In order for India to realise its economic aspirations of becoming Viksit Bharat by 2047, when the country celebrates 100 years of its independence, the GDP growth rate would need to be significantly higher that its current estimates for FY26, the Economic Survey 2024-25 stated.
The Economic Survey, tabled by Finance Minister Nirmala Sitharaman, in the Parliament today, stated that India needs a growth rate of 8 per cent for a decade or two to achieve its vision.
“To realise its economic aspirations of becoming Viksit Bharat by the time of the centenary of independence, India needs to achieve a growth rate of around 8 per cent at constant prices, on average, for about a decade or two. While the desirability of this growth rate is unquestionable, it's important to recognise that the global environment – political and economic – will influence India's growth outcomes,” the survey stated.
It must be mentioned that the survey estimates India’s GDP to grow in the range of 6.3-6.8 per cent for FY26. The survey said that there are many upsides to domestic investment, output growth and disinflation in FY26, but there are equally strong, prominently extraneous downsides too. “”Nonetheless, the fundamentals of the domestic economy remain robust, with a strong external account, calibrated fiscal consolidation and stable private consumption,” it said.
Talking about India’s medium-term outlook and its aspirations to achieve ‘Viksit Bharat’, the survey highlighted the projections of World Economic Outlook (WEO) of the International Monetary Fund, which it called “sanguine”.
“The IMF WEO projects India to become a $5 trillion economy by FY28 and reach a size of $6.307 trillion by FY30. This translates into an annual nominal growth rate of nearly 10.2 per cent in USD terms for FY25 to FY30. To put this in context, in the thirty years between FY94 and FY24, India's dollar gross domestic product (GDP) grew at a compounded annual rate of 8.9 per cent. So, the IMF expects India to grow at a significantly higher rate of 10.2 per cent in dollar terms in the next five years,” it said.
In rupee terms, India’s nominal GDP grew at a compounded annual rate of 12.4 per cent in the three decades ending FY24, it said, adding that the IMF projects India’s nominal GDP to grow at 10.7 per cent annually.

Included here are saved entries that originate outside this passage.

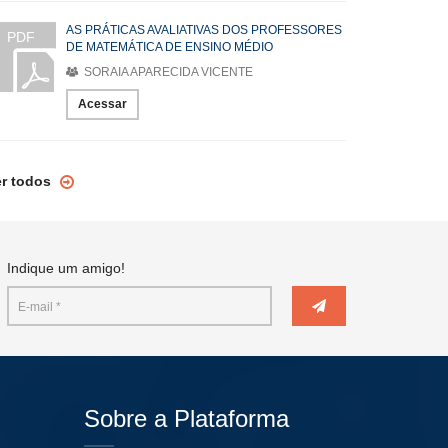
AS PRÁTICAS AVALIATIVAS DOS PROFESSORES
PDF
DE MATEMÁTICA DE ENSINO MÉDIO
SORAIA APARECIDA VICENTE
Acessar
er todos
Indique um amigo!
Sobre a Plataforma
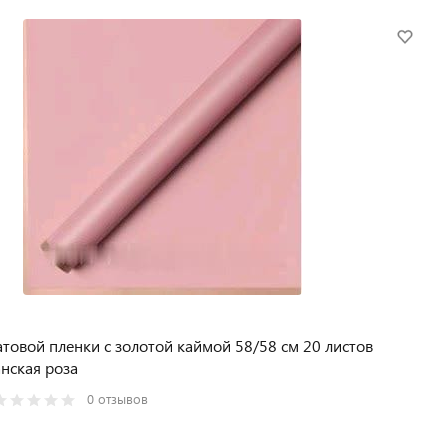
товой пленки с золотой каймой 58/58 см 20 листов
нская роза
0 отзывов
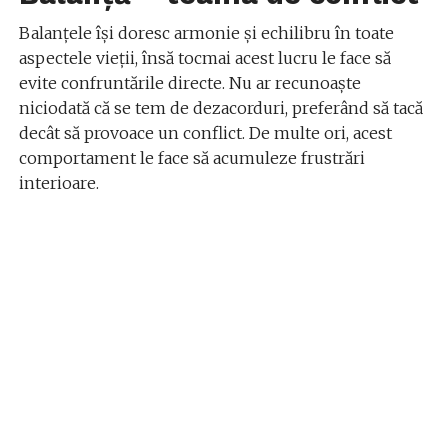
Balanțele își doresc armonie și echilibru în toate
aspectele vieții, însă tocmai acest lucru le face să
evite confruntările directe. Nu ar recunoaște
niciodată că se tem de dezacorduri, preferând să tacă
decât să provoace un conflict. De multe ori, acest
comportament le face să acumuleze frustrări
interioare.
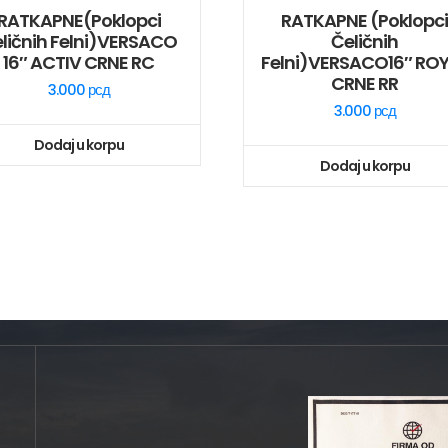
RATKAPNE(poklopci
RATKAPNE (poklopc
ličnih Felni)VERSACO
Čeličnih
16″ ACTIV CRNE RC
Felni)VERSACO16″ RO
CRNE RR
3.000
рсд
3.000
рсд
Dodaj u korpu
Dodaj u korpu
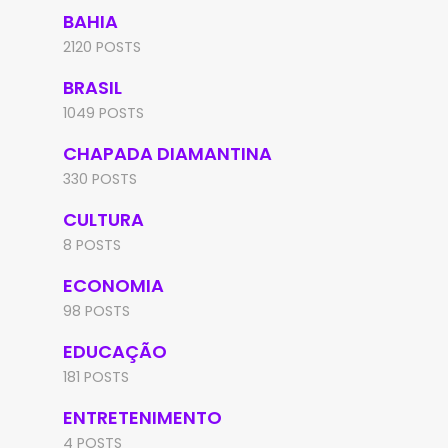
BAHIA
2120 POSTS
BRASIL
1049 POSTS
CHAPADA DIAMANTINA
330 POSTS
CULTURA
8 POSTS
ECONOMIA
98 POSTS
EDUCAÇÃO
181 POSTS
ENTRETENIMENTO
4 POSTS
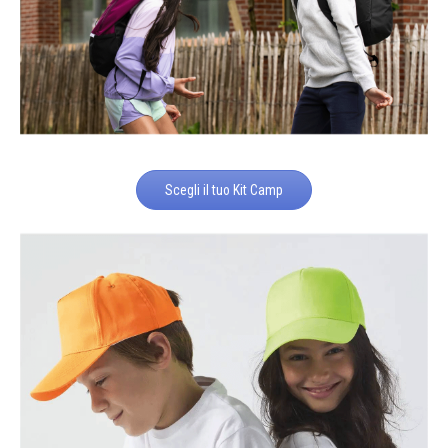
Scegli il tuo Kit Camp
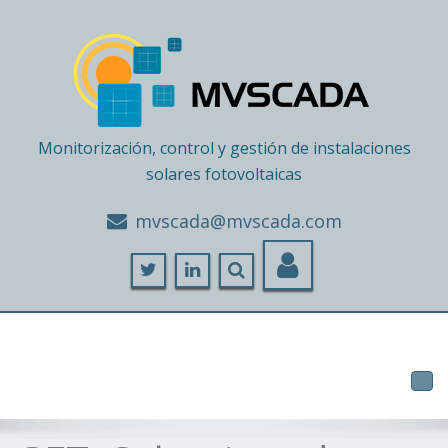
Monitorización, control y gestión de instalaciones
solares fotovoltaicas
moc.adacsvm@adacsvm
Tog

“So, in effect, given the projected growth rate of only 10.2 per cent in dollar terms, the Fund expects the rupee to weaken, on average, only by 0.5 per cent per annum in the next five years, compared to the 3.3 per cent annual depreciation experienced in the three decades up to FY24…the Fund also projects that India's current account deficit will rise gently and gradually to 2.2 per cent of GDP by FY30,” it said.
THE CHINA ANGLE
While addressing the elephant in the room, the survey also spoke about the dragon in the room. China, it acknowledged, will have a bearing on the growth projections.
China’s dominance vis-a-vis the dependency of the global economy for energy transition efforts is critical, it said. “India has ambitious goals for energy transition despite being one of the lowest per capita emitters of greenhouse gases. Dependence on China-made goods to achieve that transition enhances the complexity of the challenge for India,” it said.